第一章

第1話 WSCへの入口

「人類の文明は戦争と共に発達してきた。では、盤上の宇宙で行われている数多の戦争で、我々は何を生み出すことができるのだろうか」


唐突にどこかワームホールでも落ちていくような景色と共にそんなくだらない話が流れだした。


 俺は適当に話を聞き流す。


 少しでも将棋の楽しさを伝えようとする映像が360度で流れるも、俺にとってはストレス量産機でしかない。

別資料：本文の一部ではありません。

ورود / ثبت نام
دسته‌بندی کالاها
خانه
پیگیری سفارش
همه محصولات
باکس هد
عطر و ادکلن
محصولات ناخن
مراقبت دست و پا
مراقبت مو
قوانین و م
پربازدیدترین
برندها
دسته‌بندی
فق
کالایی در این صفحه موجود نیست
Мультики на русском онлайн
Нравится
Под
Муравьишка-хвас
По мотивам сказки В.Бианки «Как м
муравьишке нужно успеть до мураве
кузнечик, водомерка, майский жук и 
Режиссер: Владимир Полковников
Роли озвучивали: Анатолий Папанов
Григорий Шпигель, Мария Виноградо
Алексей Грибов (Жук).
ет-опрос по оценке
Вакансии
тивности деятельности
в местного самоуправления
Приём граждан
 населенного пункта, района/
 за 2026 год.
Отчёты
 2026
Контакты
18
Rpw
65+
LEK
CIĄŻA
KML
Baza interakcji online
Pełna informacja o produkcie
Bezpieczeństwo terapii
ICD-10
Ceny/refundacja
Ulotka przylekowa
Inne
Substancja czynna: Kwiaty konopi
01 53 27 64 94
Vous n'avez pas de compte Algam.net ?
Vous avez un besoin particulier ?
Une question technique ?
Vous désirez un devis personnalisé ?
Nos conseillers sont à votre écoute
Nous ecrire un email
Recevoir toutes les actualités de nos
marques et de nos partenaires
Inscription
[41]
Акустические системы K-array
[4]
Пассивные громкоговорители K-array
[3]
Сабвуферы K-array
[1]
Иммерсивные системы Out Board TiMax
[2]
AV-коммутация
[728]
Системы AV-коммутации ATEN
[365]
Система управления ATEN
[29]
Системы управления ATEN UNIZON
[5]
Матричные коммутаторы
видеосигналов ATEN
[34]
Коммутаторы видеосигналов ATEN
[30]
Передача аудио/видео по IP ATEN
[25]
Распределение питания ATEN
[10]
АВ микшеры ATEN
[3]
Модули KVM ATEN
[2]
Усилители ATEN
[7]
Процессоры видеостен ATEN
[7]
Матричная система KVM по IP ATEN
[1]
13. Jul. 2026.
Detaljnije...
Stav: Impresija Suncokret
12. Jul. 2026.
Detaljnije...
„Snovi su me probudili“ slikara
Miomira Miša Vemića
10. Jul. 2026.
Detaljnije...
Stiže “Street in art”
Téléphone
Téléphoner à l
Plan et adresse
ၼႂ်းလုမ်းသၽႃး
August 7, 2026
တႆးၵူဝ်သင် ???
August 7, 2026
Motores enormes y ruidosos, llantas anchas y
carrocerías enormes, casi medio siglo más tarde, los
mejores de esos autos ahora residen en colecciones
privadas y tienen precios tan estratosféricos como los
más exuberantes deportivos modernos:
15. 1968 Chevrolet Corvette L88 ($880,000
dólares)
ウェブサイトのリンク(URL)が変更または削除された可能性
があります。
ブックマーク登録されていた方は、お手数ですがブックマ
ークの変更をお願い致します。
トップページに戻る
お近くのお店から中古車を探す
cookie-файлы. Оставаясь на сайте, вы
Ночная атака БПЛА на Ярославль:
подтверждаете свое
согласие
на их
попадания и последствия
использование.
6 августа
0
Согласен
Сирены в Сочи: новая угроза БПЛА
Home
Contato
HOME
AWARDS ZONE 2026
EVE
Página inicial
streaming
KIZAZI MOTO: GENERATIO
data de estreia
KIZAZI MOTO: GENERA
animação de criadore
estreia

 そうして長く無駄なチュートリアルを乗り越えて将棋のルール説明が流れ始めた。


 ……が、単調だったはずの世界に異変が起こる。


 最初は視界が何度か明滅する程度だった。


「では最後に将棋のルールを確認させていただきます。

 将棋は動きの決められた駒を使って相手の王を先に取った方が勝ち。

 ただし、禁止事項としては、同じ列に歩を二枚打つ二歩、それと相手の王を歩打ちで詰ますうち歩詰めの二点があります。また、同じ局面が繰り返して行われる千日手は先後交代で指し直しになりますが、連続王手の千日手は王手をかけている側の負けとなります。なお、千日手が二回続いた場合は引き分けとなりますのでごチュウ……イ…イ……」


 平穏な説明にノイズが走る。


 バグか? 新品のはずだが……。



『お待ちして…ました。絶対に…来て……』



 何かを必死に訴えているような、どこか懐かし声が脳内に響いた。


 ……ストレスを通り越してついに幻聴でも聞こえ始めたか?


 やがて一瞬の沈黙が訪れた。


「それでは、ルール、マナーを守って思う存分お楽しみください!」


 不手際を誤魔化すかのように淡々と響く不気味なほど明るい声。


 まるで何事も無かったかのような機械的な機械音声によって、俺は地獄へと送り出された。